EXTRACTED INFORMATION: Begin

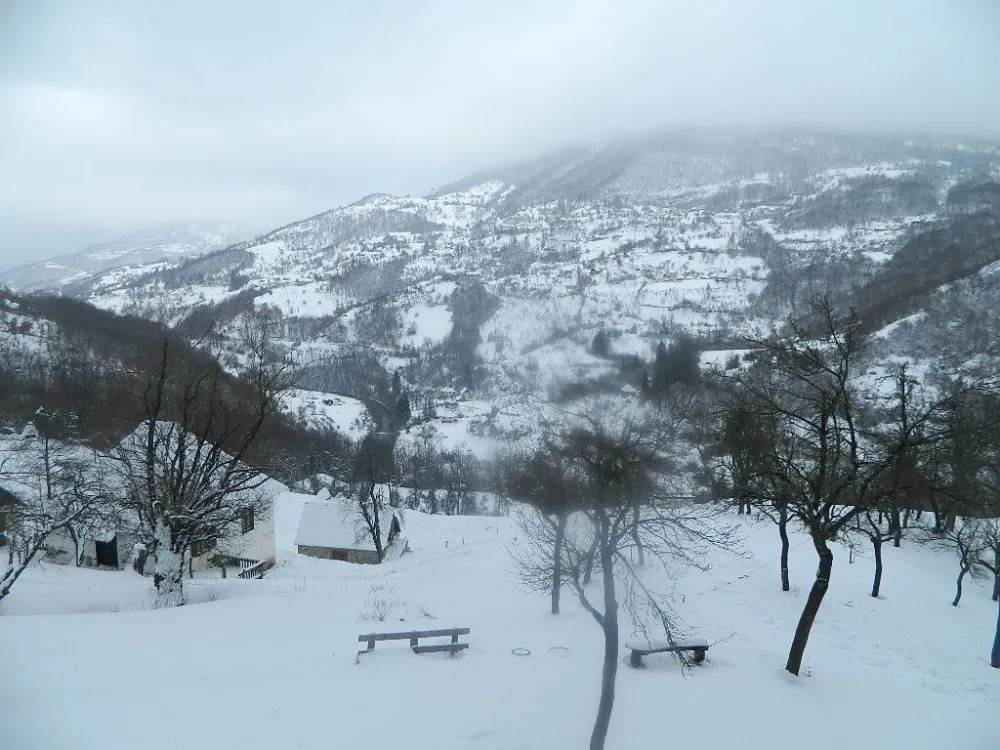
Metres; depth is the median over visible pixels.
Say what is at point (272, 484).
house
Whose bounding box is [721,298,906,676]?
bare tree
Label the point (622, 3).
sky
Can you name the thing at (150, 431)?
bare tree
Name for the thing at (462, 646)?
wooden bench
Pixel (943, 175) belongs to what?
mountain
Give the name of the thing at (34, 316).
wooded hill
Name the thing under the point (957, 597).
tree
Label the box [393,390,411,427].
evergreen tree
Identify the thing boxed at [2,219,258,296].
distant mountain
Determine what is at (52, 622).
snowy ground
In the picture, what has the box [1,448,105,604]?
bare tree
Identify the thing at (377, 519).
bare tree
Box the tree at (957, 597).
[939,514,986,607]
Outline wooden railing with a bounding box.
[213,554,265,578]
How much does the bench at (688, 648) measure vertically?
0.471 m
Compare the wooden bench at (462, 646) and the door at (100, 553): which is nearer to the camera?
the wooden bench at (462, 646)
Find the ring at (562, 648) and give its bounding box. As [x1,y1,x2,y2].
[548,646,570,656]
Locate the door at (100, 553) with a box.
[94,537,118,568]
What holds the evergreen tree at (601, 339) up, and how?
on the mountain at (943, 175)
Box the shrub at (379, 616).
[358,583,403,620]
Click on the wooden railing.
(243, 574)
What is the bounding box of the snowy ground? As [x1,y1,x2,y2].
[0,492,999,749]
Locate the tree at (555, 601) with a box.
[502,447,586,617]
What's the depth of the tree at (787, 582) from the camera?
20.56 m
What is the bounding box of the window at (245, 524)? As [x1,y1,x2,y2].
[240,506,254,532]
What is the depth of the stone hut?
34.61 m
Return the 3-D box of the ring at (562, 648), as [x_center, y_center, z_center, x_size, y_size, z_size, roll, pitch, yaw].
[1.119,5.206,13.594,0.463,0.096,0.478,0,4,0]
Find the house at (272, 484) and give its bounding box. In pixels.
[100,422,282,576]
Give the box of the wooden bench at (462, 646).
[358,627,470,660]
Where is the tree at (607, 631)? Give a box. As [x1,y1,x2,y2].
[502,418,733,749]
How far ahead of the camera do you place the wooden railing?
25.55 m
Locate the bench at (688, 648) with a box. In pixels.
[625,639,709,668]
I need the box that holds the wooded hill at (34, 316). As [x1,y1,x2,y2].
[0,287,354,488]
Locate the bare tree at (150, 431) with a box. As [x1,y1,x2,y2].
[108,317,284,608]
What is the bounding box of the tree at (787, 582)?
[713,401,799,592]
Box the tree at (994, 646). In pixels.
[982,517,999,668]
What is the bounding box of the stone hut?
[292,498,405,563]
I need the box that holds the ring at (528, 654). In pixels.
[510,647,531,656]
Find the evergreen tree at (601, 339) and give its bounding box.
[590,330,611,356]
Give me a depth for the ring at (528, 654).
13.50 m
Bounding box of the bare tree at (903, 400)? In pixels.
[883,365,917,547]
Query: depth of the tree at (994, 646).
14.24 m
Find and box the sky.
[0,0,999,271]
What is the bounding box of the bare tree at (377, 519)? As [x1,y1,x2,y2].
[347,435,394,562]
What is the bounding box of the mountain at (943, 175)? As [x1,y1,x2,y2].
[41,126,999,473]
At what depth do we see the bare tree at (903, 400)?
24.70 m
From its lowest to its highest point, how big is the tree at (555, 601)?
4.698 m
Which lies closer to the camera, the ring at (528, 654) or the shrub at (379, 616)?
the ring at (528, 654)
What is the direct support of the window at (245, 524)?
in the house at (272, 484)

EXTRACTED INFORMATION: End

When a picture appears in the material, please pass over it while retyping the rest exactly.

Metres; depth is the median over visible pixels.
Say what is at point (272, 484).
house
Whose bounding box is [721,298,906,676]?
bare tree
Label the point (622, 3).
sky
Can you name the thing at (150, 431)?
bare tree
Name for the thing at (462, 646)?
wooden bench
Pixel (943, 175) belongs to what?
mountain
Give the name of the thing at (34, 316).
wooded hill
Name the thing under the point (957, 597).
tree
Label the box [393,390,411,427].
evergreen tree
Identify the thing boxed at [2,219,258,296].
distant mountain
Determine what is at (52, 622).
snowy ground
In the picture, what has the box [1,448,105,604]?
bare tree
Identify the thing at (377, 519).
bare tree
Box the tree at (957, 597).
[939,514,986,607]
Outline wooden railing with a bounding box.
[213,554,265,578]
How much does the bench at (688, 648) measure vertically?
0.471 m
Compare the wooden bench at (462, 646) and the door at (100, 553): which is nearer to the camera?
the wooden bench at (462, 646)
Find the ring at (562, 648) and give its bounding box. As [x1,y1,x2,y2].
[548,646,570,656]
Locate the door at (100, 553) with a box.
[94,537,118,568]
What holds the evergreen tree at (601, 339) up, and how?
on the mountain at (943, 175)
Box the shrub at (379, 616).
[358,583,403,620]
Click on the wooden railing.
(243, 574)
What is the bounding box of the snowy ground? As [x1,y1,x2,y2].
[0,492,999,749]
Locate the tree at (555, 601) with a box.
[502,447,586,617]
What's the depth of the tree at (787, 582) from the camera?
20.56 m
What is the bounding box of the window at (245, 524)? As [x1,y1,x2,y2].
[240,506,254,532]
What is the depth of the stone hut?
34.61 m
Return the 3-D box of the ring at (562, 648), as [x_center, y_center, z_center, x_size, y_size, z_size, roll, pitch, yaw].
[1.119,5.206,13.594,0.463,0.096,0.478,0,4,0]
Find the house at (272, 484) and give its bounding box. In pixels.
[100,422,282,576]
Give the box of the wooden bench at (462, 646).
[358,627,470,660]
Where is the tree at (607, 631)? Give a box. As [x1,y1,x2,y2].
[502,418,733,749]
How far ahead of the camera do you place the wooden railing?
25.55 m
Locate the bench at (688, 648) with a box. In pixels.
[625,639,709,668]
I need the box that holds the wooded hill at (34, 316). As [x1,y1,x2,y2].
[0,287,354,488]
Locate the bare tree at (150, 431) with a box. As [x1,y1,x2,y2].
[108,317,284,608]
What is the bounding box of the tree at (787, 582)?
[713,401,799,592]
Box the tree at (994, 646). In pixels.
[982,517,999,668]
What is the bounding box of the stone hut?
[292,498,405,563]
I need the box that holds the ring at (528, 654). In pixels.
[510,647,531,656]
Find the evergreen tree at (601, 339) and give its bounding box.
[590,330,611,356]
Give me a depth for the ring at (528, 654).
13.50 m
Bounding box of the bare tree at (903, 400)? In pixels.
[883,365,917,547]
Query: depth of the tree at (994, 646).
14.24 m
Find and box the sky.
[0,0,999,271]
What is the bounding box of the bare tree at (377, 519)? As [x1,y1,x2,y2].
[347,435,394,562]
What is the bounding box of the mountain at (943, 175)? As [x1,y1,x2,y2].
[41,126,999,473]
At what depth do we see the bare tree at (903, 400)?
24.70 m
From its lowest to its highest point, how big is the tree at (555, 601)?
4.698 m
Which lies closer to the camera, the ring at (528, 654) or the shrub at (379, 616)?
the ring at (528, 654)
What is the direct support of the window at (245, 524)?
in the house at (272, 484)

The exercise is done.